Suatu hari, tanggal 9 Mei 2014, setelah mengurus suatu keperluan di Kota Depok, saya meniatkan diri untuk mengunjungi ibu saya di Banten. Saya ingat penanggalan hari itu, karena hari itu adalah hari di mana hasil rekapitulasi suara pileg diumumkan oleh KPU.
Namun di sini, saya tidak bermaksud membahas mengenai pemilu legislatif. Di sini, saya ingin berbagi pengalaman tentang kejadian yang saya alami, saat saya berada dalam perjalanan menuju rumah ibu saya.
Setelah beberapa jam dari Kota Depok, akhirnya saya tiba di Banten setelah Isya. Di perjalanan, saya memutuskan berhenti sejenak, sekedar untuk beristirahat sambil mengisi perut yang kosong. Seperti biasa, saya memesan nasi goreng plus telur dadar, yang semuanya diolah tanpa menggunakan vetsin. Begitulah selalu permintaan saya kepada penjaja nasi goreng, manakala saya memesan makanan tersebut.

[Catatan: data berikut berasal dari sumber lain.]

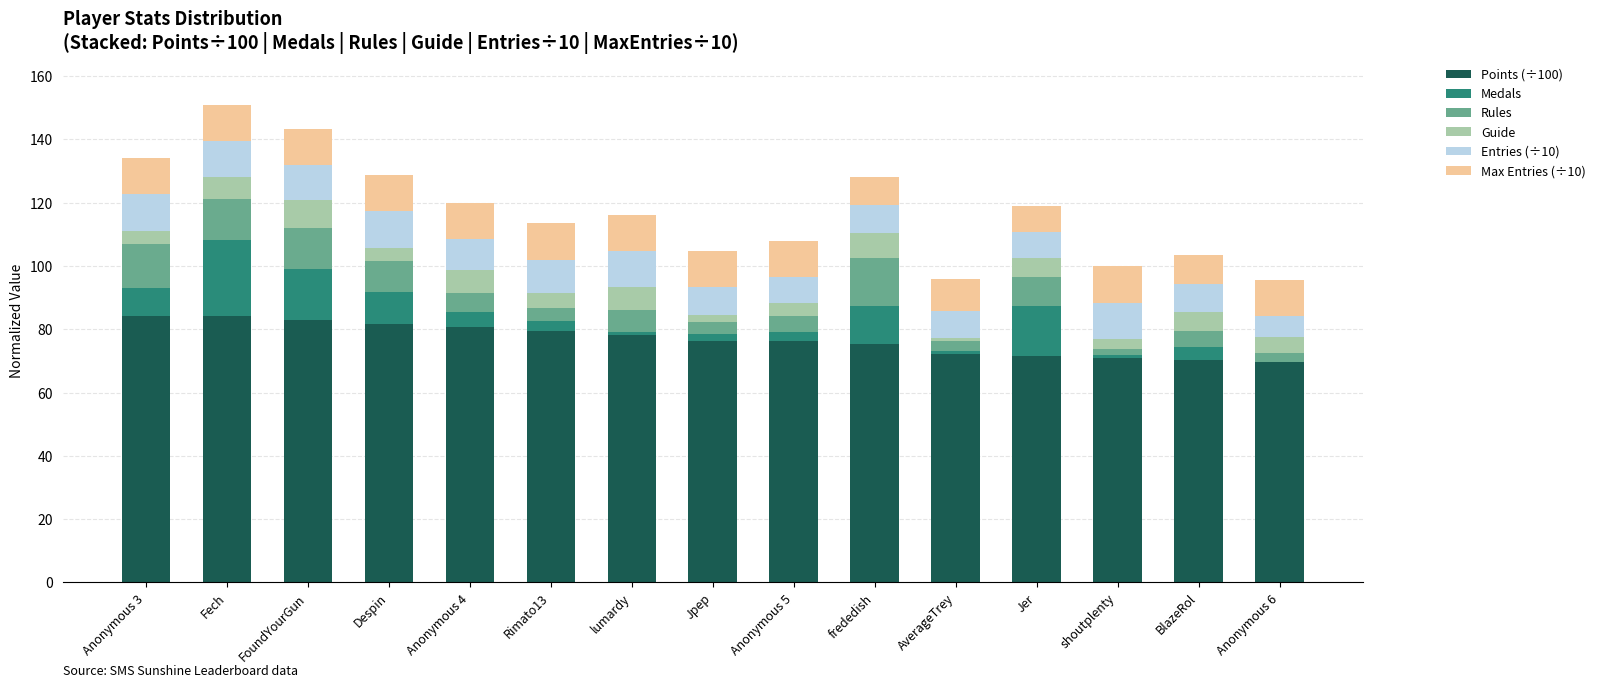

What is the label of the 3rd bar from the right?

shoutplenty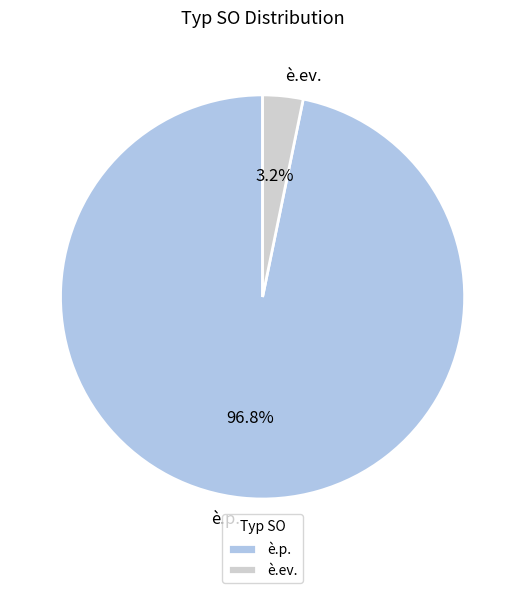

How many segments does this pie chart have?

2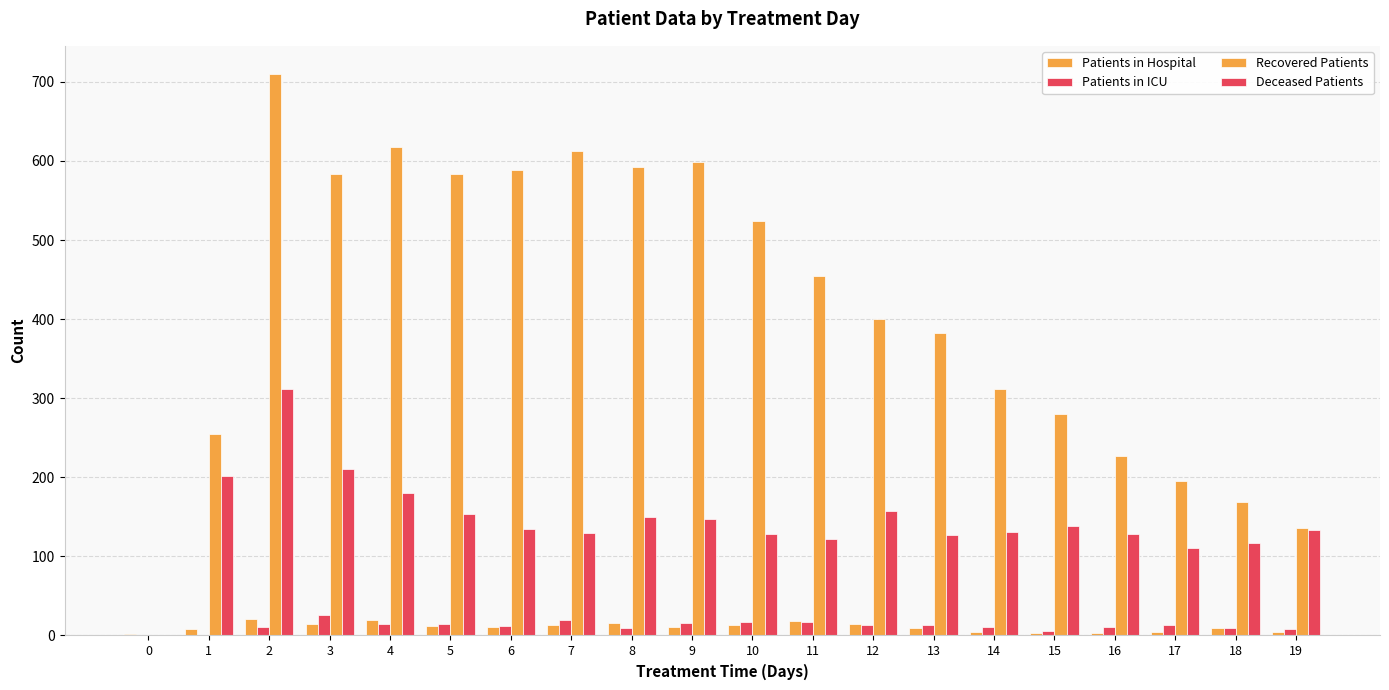

How many categories are shown in the chart?

20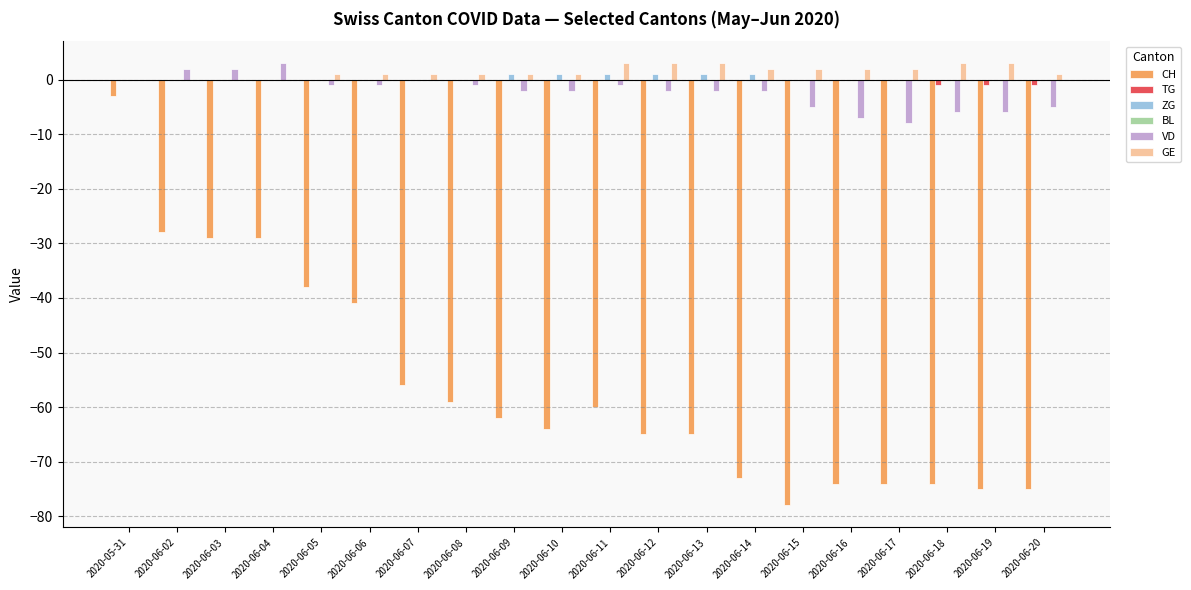

Are the bars horizontal?

No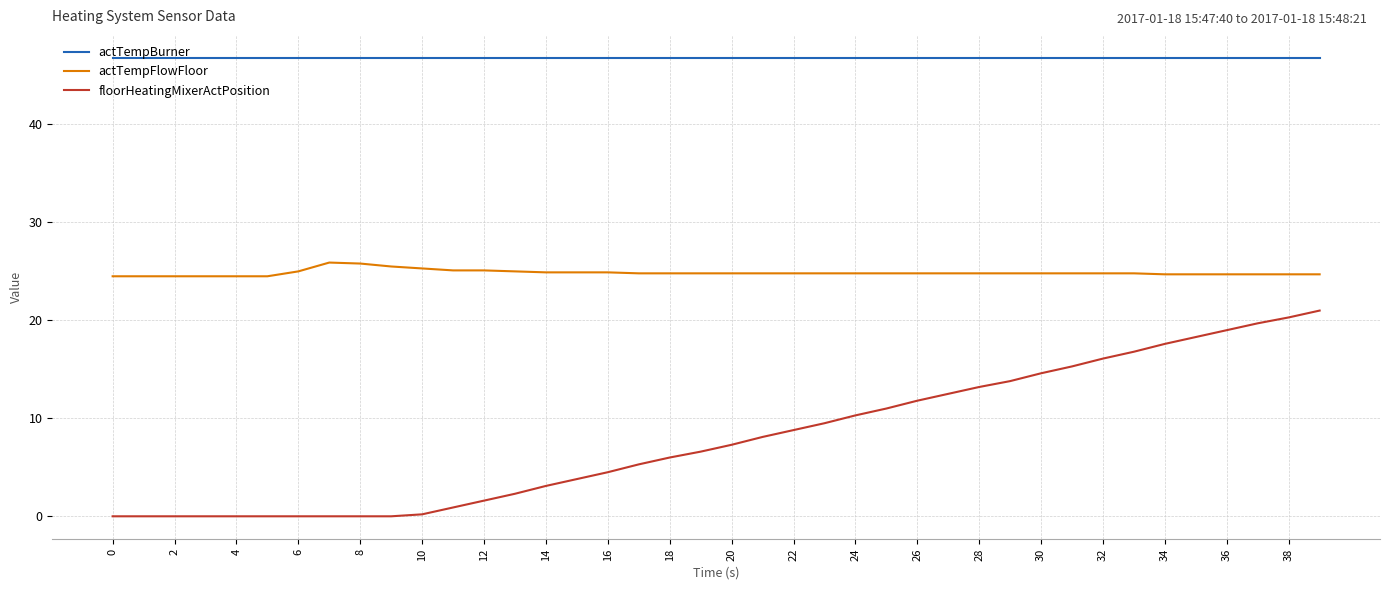

True or false: floorHeatingMixerActPosition and actTempFlowFloor intersect in this chart.

False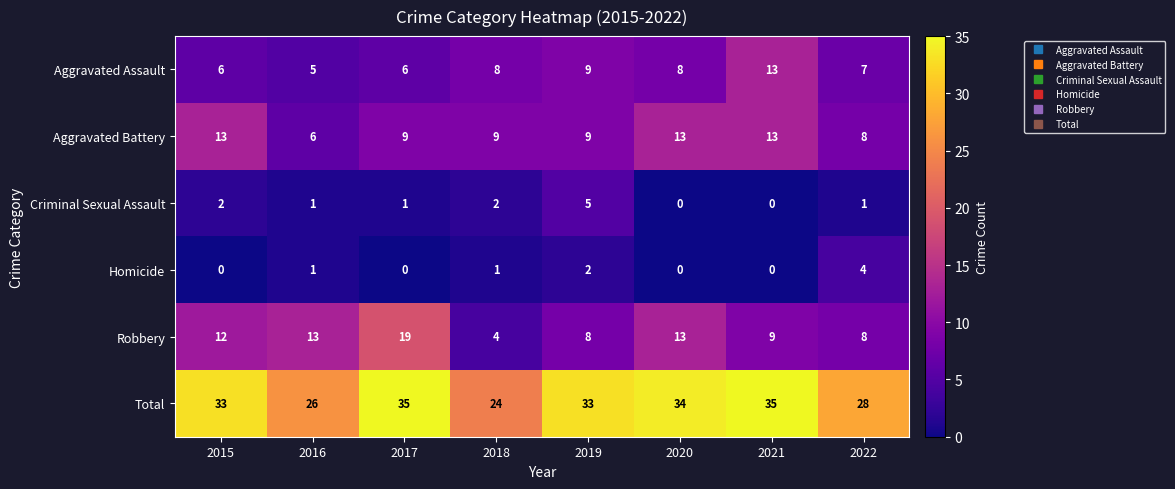

Rank the series at 2017 from highest to lowest value.

Total, Robbery, Aggravated Battery, Aggravated Assault, Criminal Sexual Assault, Homicide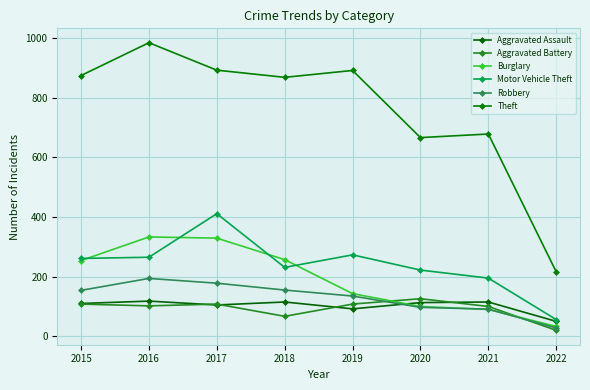

How many lines are shown in the chart?

6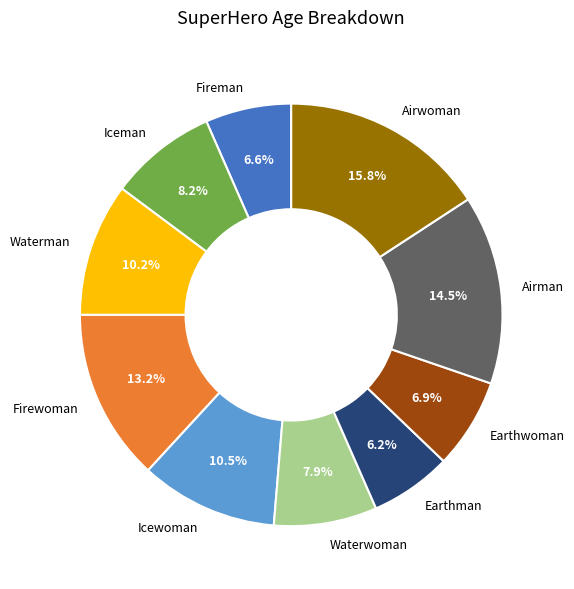

Is there any slice that represents more than half of the pie?

No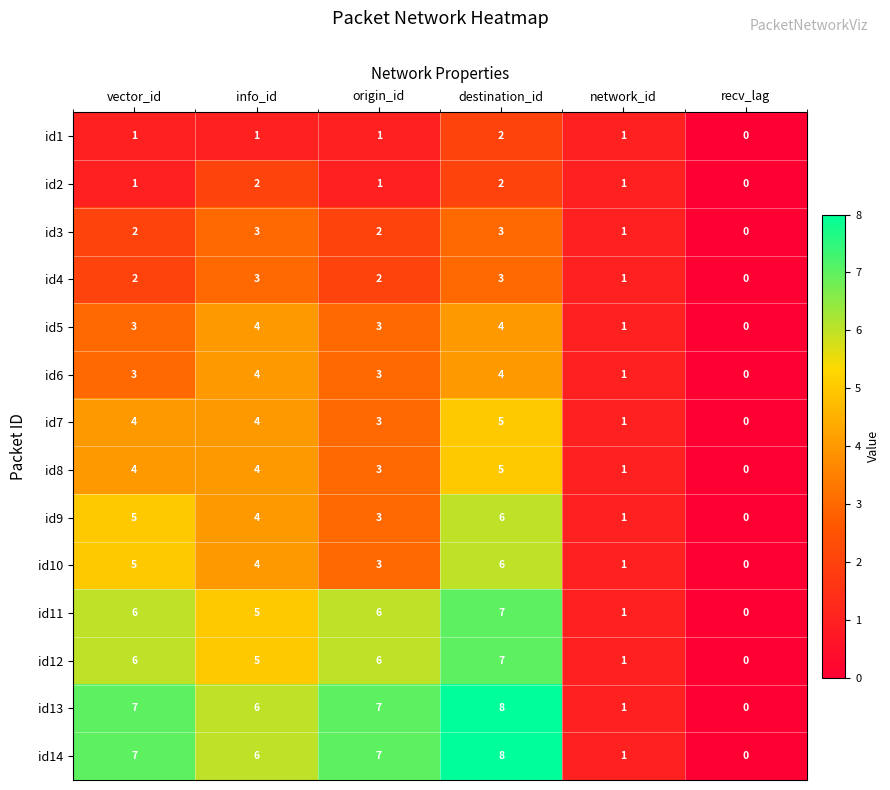

How many data points in id6 are less than 3?

2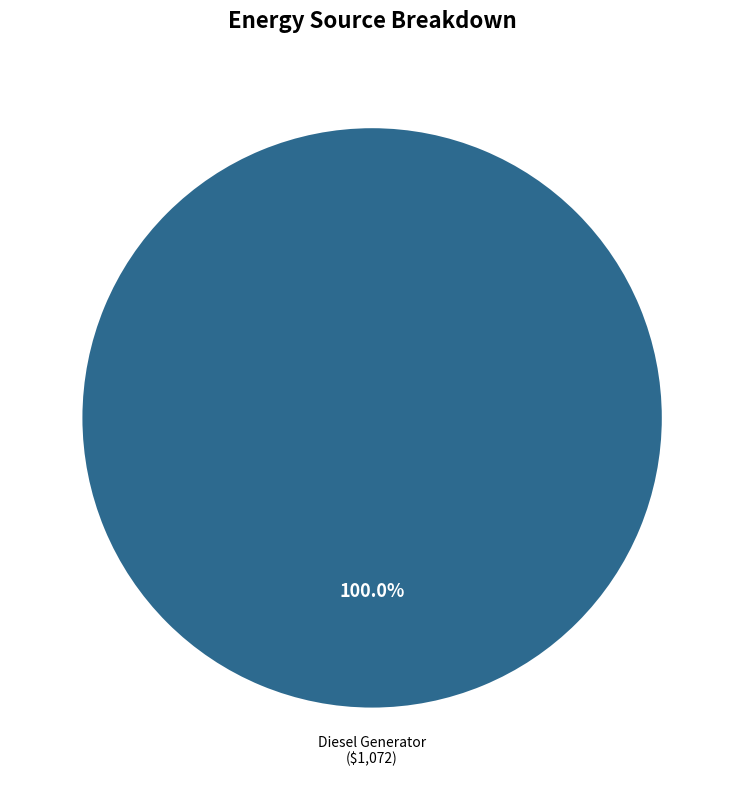

Does any single category account for the majority?

Yes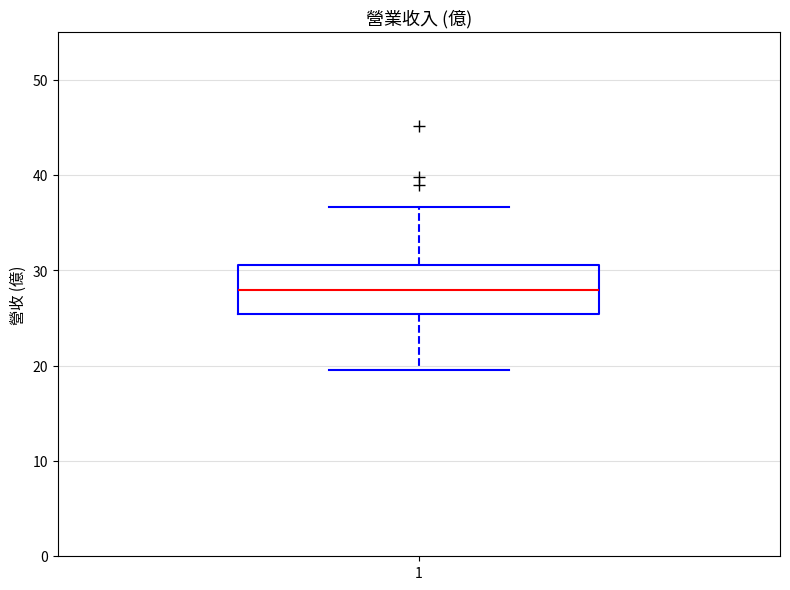

Transcribe this box plot: give where the median line is, the range the box spans, and where the two whiskers end, as read against the y-axis. The values are not printed on the chart, so give them approximately, as read against the axis.

median 28, box 25 to 31, whiskers 20 to 37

Tatkala saya menunggu pesanan yang masih diolah, saya mengajak si penjaja ngobrol-ngobrol. Meski bagi saya hal itu hanyalah basa-basi. Namun tiba-tiba saja saya sedikit terheran-heran, lantaran si penjaja seperti terisak-isak. Saya bertanya kepadanya apakah ia sedang sakit. Si penjaja menjawab, "Ibu saya meninggal!". Agak terkejut juga saya mendengarnya, sebab semula saya menyangka dia sedang flu. Saya bertanya kembali, di mana ibunya tinggal dan mengapa dia tidak segera mengurus pemakaman ibunya. Si penjaja menjawab bahwa ibunya tinggal di kampung yang letaknya berbeda dengan tempat dia bekerja. Ibunya baru saja meninggal, diketahui olehnya melalui pesan singkat yang diterimanya via handphone. Dia tidak dapat langsung pulang ke kampungnya lantaran harus berjualan untuk menyambung hidup. Di kampungnya, masih ada bibinya yang ia harapkan dapat mengurus pemakaman ibunya.
Saya kemudian menasehati si penjaja supaya sebisa mungkin melakukan sholat ghaib, dan mendoakan ibunya meski dari jauh, sebab itu adalah cara yang paling mungkin dia lakukan dalam waktu dekat ini, lantaran tidak mungkin bagi dirinya untuk segera pulang ke kampungnya.
Dari pengalaman tersebut, saya merasa yakin, bahwa si penjaja nasi goreng itu, bukanlah satu-satunya orang yang mengalami nasib di mana ia tidak dapat berkumpul bersama keluarganya, di saat-saat anggota keluarganya membutuhkan kehadirannya. Maka bersyukurlah kita semua, manakala masih diberi nikmat untuk berkumpul bersama keluarga. Sebab tidak semua orang dianugerahi kenikmatan tersebut.
Banyak orang senang memperbincangkan masalah besar, seperti memperbincangkan hal-hal yang berkaitan dengan negara. Namun kebanyakan mereka lupa, bahwa soko guru dari suatu negara, adalah keluarga. Sehingga mereka pun akhirnya lupa untuk mensyukuri nikmat yang sesungguhnya sangat penting bagi mereka dan bagi tanah airnya.